Brandt Damages (Cassim V. Allstate Insurance Company)
In Cassim v. Allstate Ins. Co. (2004) 33 Cal.4th 780, the California Supreme Court addressed the proper method of calculating Brandt damages in a contingent fee case where a plaintiff pursues both a breach of contract and other claims in the same action and recovers on multiple claims. (Cassim, supra, 33 Cal.4th at p. 811.)
In this type of case, the plaintiff bears the burden of proving by a preponderance of the evidence both the existence and the amount of damages proximately caused by the insurer's tortious breach, including the burden of demonstrating how the fees for legal work attributable to both contract and tort claims should be apportioned. (Id. at p. 813.)
The Cassim court noted that "Brandt fees can never exceed the legal fees for the combined tort and contract recovery; in most cases the amount will be far less." (Cassim, supra, 33 Cal.4th at p. 812.)
It then described an appropriate method of apportionment when the insured's attorney was working on a contingency, which included determining the percentage of the legal fees attributable to the contract recovery and multiplying that percentage by the total legal fee for the compensatory award as determined by the contingent fee agreement between the client and her attorney. (Ibid.)

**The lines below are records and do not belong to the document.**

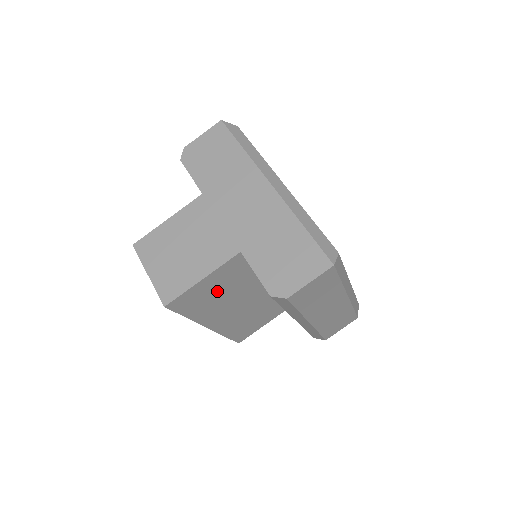
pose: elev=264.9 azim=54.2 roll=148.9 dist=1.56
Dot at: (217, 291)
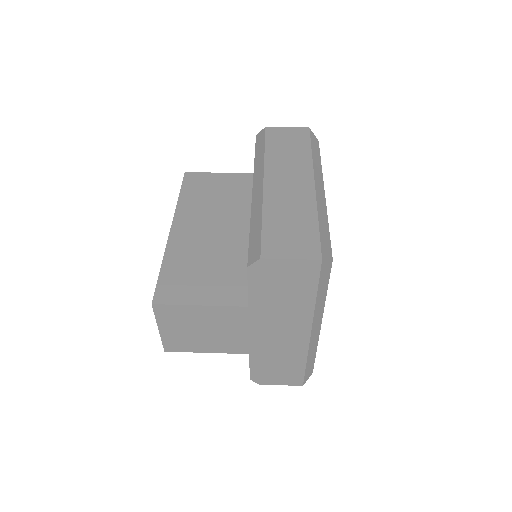
Dot at: (216, 192)
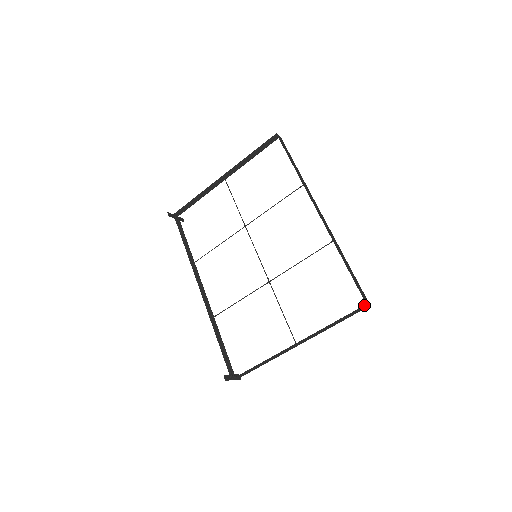
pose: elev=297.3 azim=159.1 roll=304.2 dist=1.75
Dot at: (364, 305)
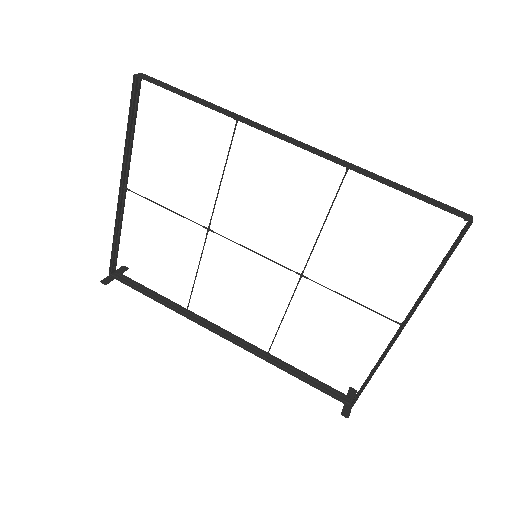
Dot at: (467, 225)
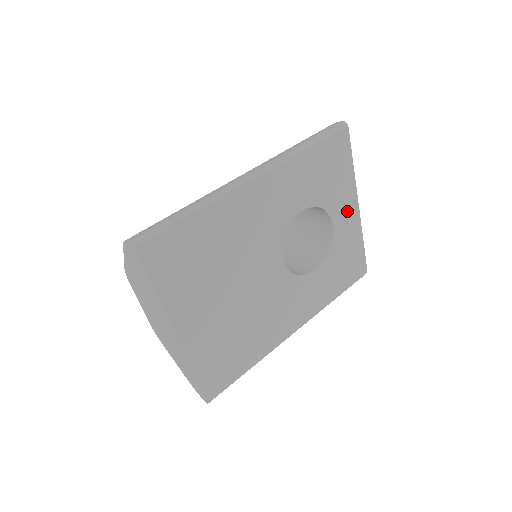
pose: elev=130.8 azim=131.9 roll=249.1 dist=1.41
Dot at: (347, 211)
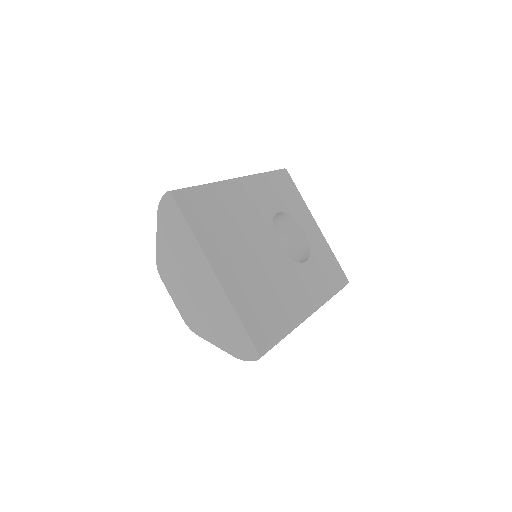
Dot at: (310, 225)
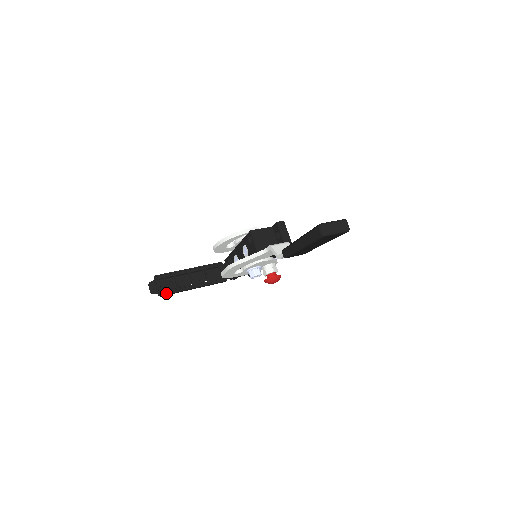
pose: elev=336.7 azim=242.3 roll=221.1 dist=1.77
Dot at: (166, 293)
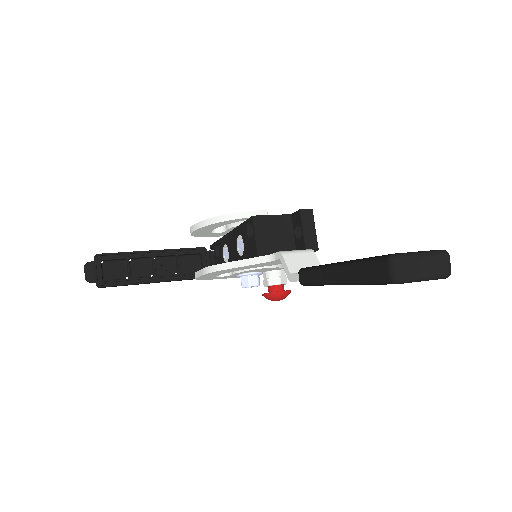
Dot at: (109, 284)
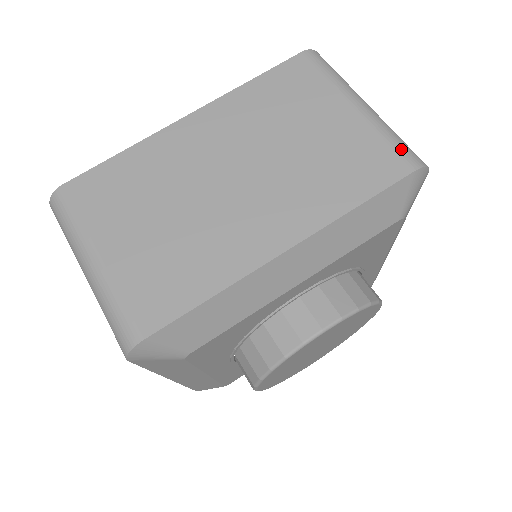
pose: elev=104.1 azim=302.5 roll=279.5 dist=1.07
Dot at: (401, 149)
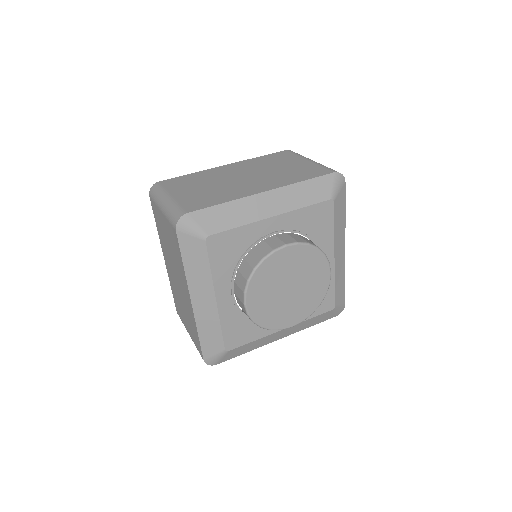
Dot at: (329, 168)
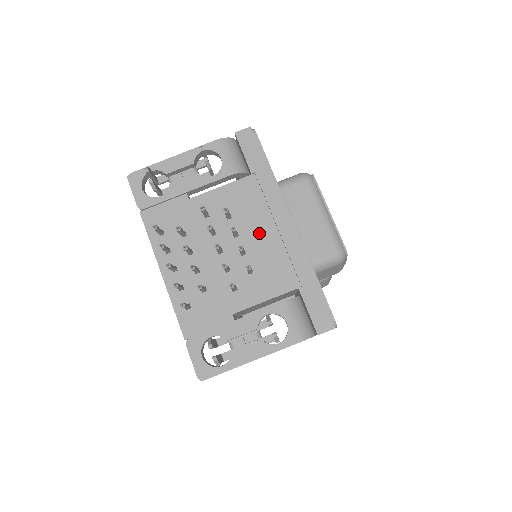
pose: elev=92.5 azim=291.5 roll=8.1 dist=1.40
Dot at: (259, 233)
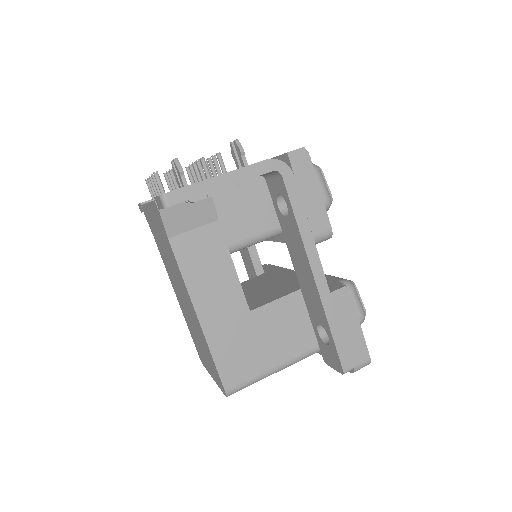
Dot at: occluded
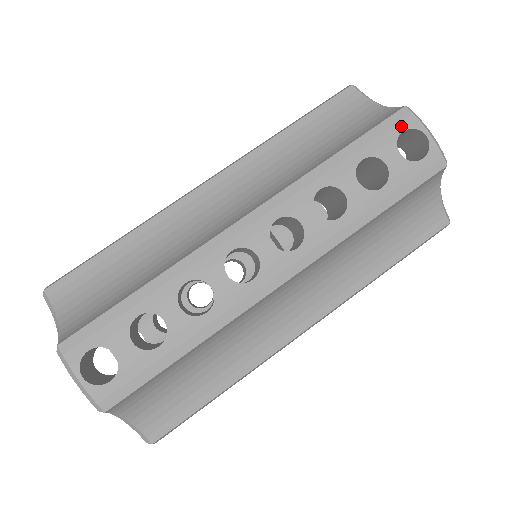
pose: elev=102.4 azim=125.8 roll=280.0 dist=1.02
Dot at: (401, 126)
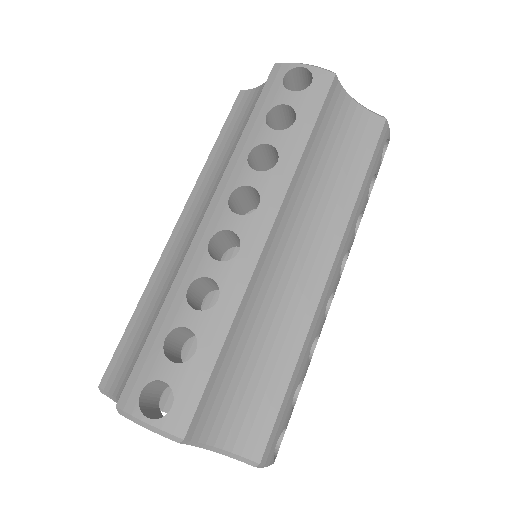
Dot at: (280, 76)
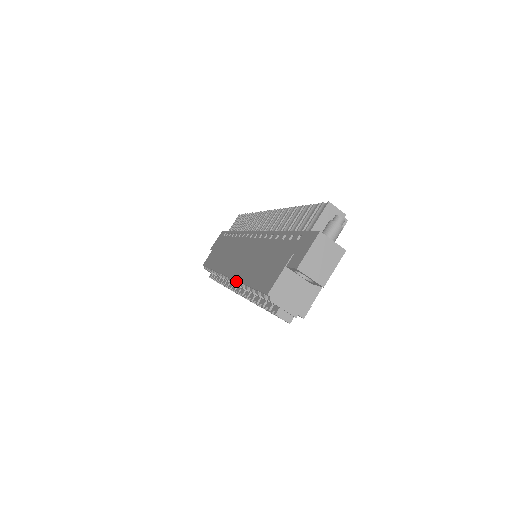
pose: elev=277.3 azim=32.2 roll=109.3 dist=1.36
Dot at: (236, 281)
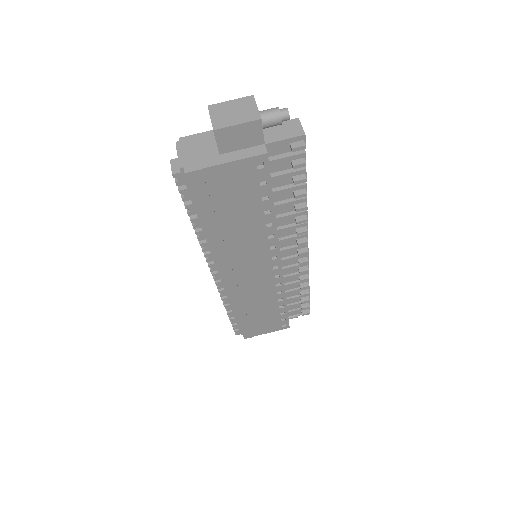
Dot at: occluded
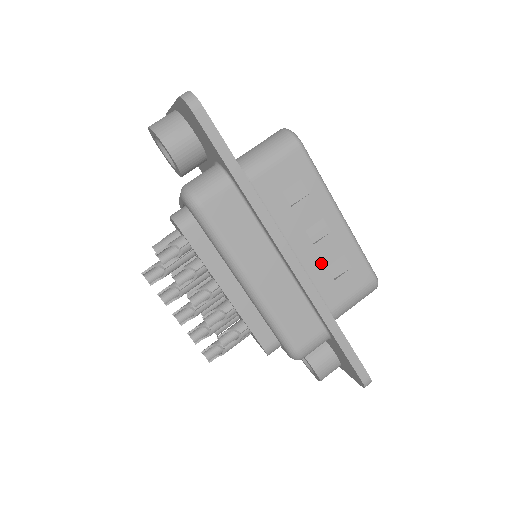
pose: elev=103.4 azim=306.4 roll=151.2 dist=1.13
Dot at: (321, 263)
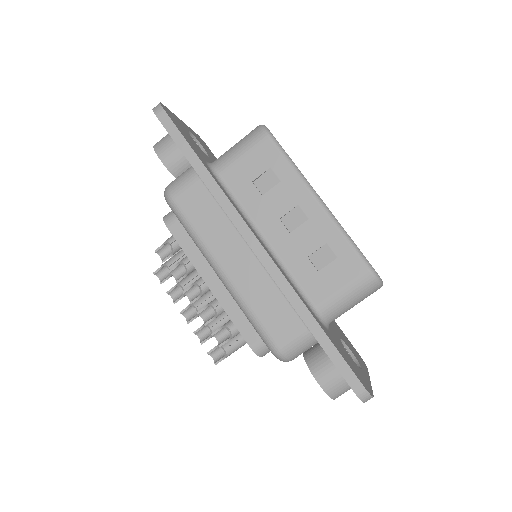
Dot at: (300, 253)
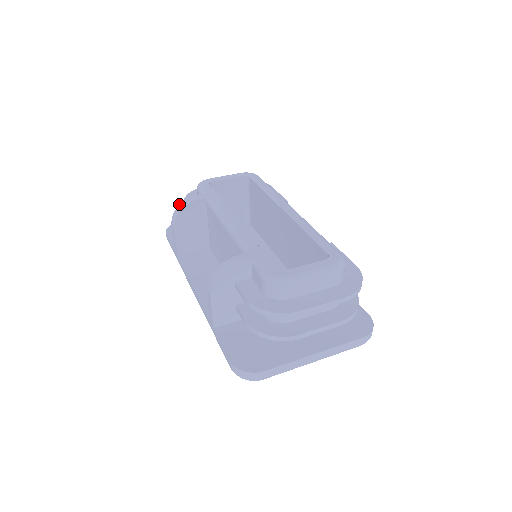
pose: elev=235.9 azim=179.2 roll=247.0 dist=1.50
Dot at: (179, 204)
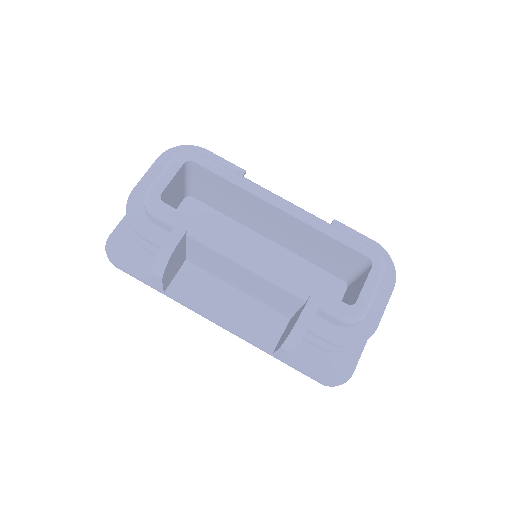
Dot at: (157, 254)
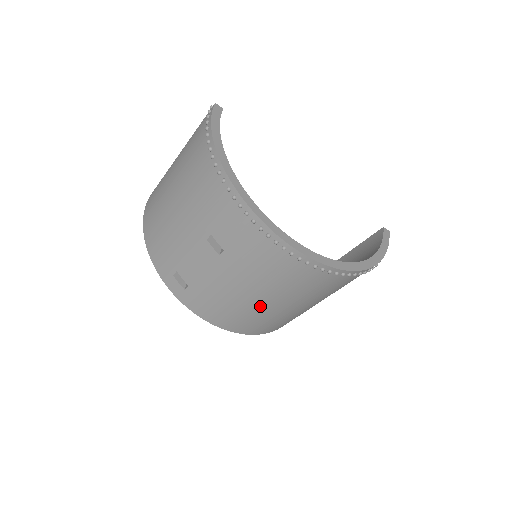
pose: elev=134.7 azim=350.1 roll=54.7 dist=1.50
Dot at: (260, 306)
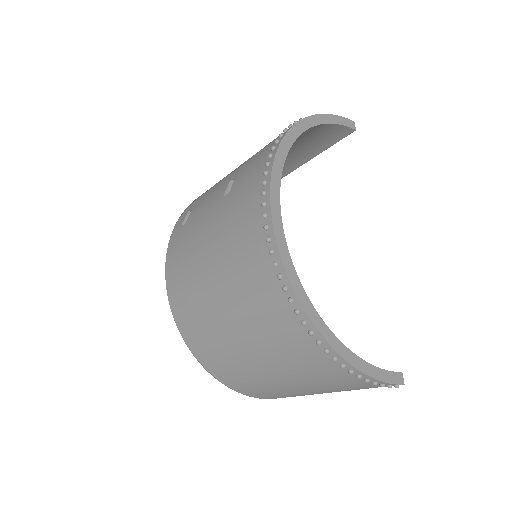
Dot at: (205, 283)
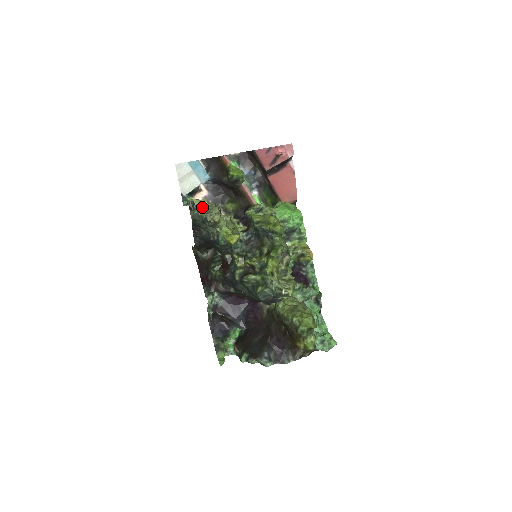
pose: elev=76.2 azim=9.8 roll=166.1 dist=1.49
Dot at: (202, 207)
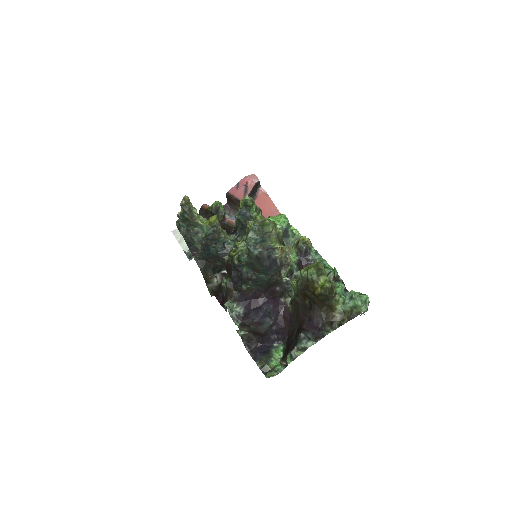
Dot at: occluded
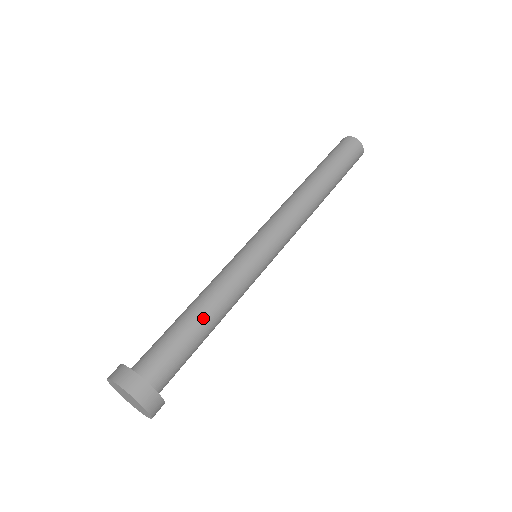
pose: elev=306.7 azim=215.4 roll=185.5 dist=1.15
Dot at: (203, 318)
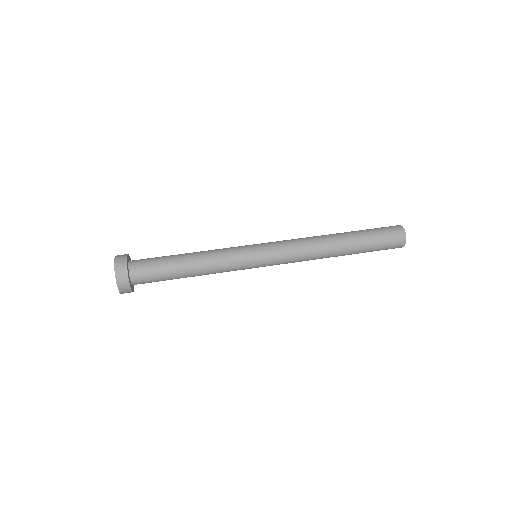
Dot at: (186, 259)
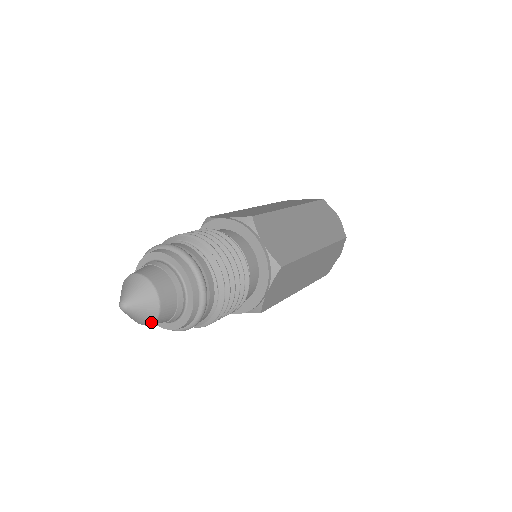
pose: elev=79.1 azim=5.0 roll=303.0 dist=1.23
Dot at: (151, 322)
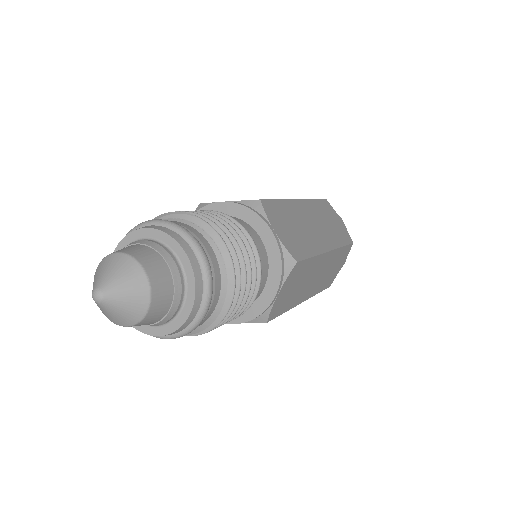
Dot at: (147, 290)
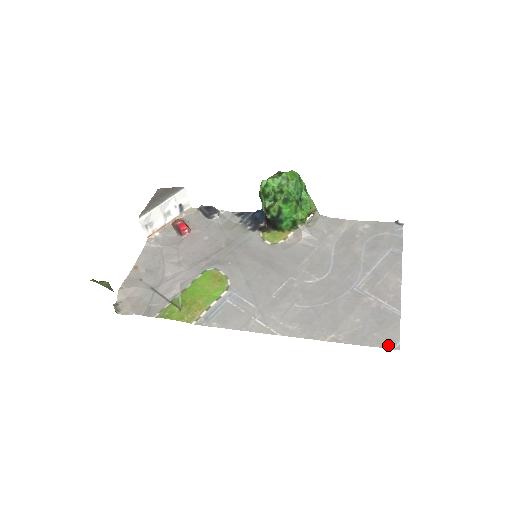
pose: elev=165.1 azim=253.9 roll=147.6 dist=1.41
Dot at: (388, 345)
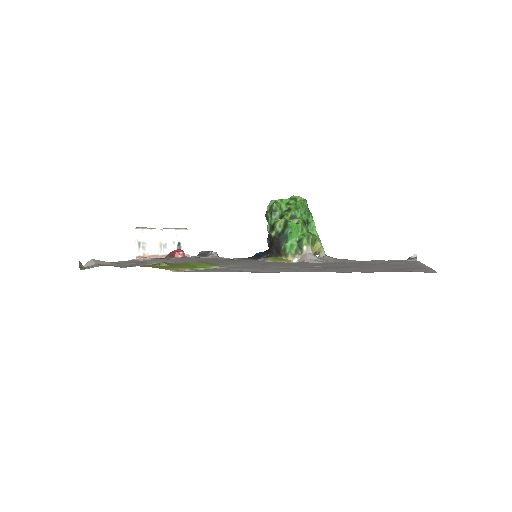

The court also provided a sample calculation. (Ibid.)
The Cassim court noted, however, that "trial courts retain discretion to disregard fee agreements that appear designed to manipulate the calculation of Brandt fees to the plaintiff's benefit.
For example, a client who enters a fee agreement in an insurance bad faith case in which an attorney will take 40 percent of the entire compensatory damage award as his fee for working to obtain the contract recovery, and agrees to work on the tort recovery pro bono, cannot expect to receive Brandt fees of 40 percent of the entire compensatory award." (Cassim, supra, 33 Cal.4th at p. 813.)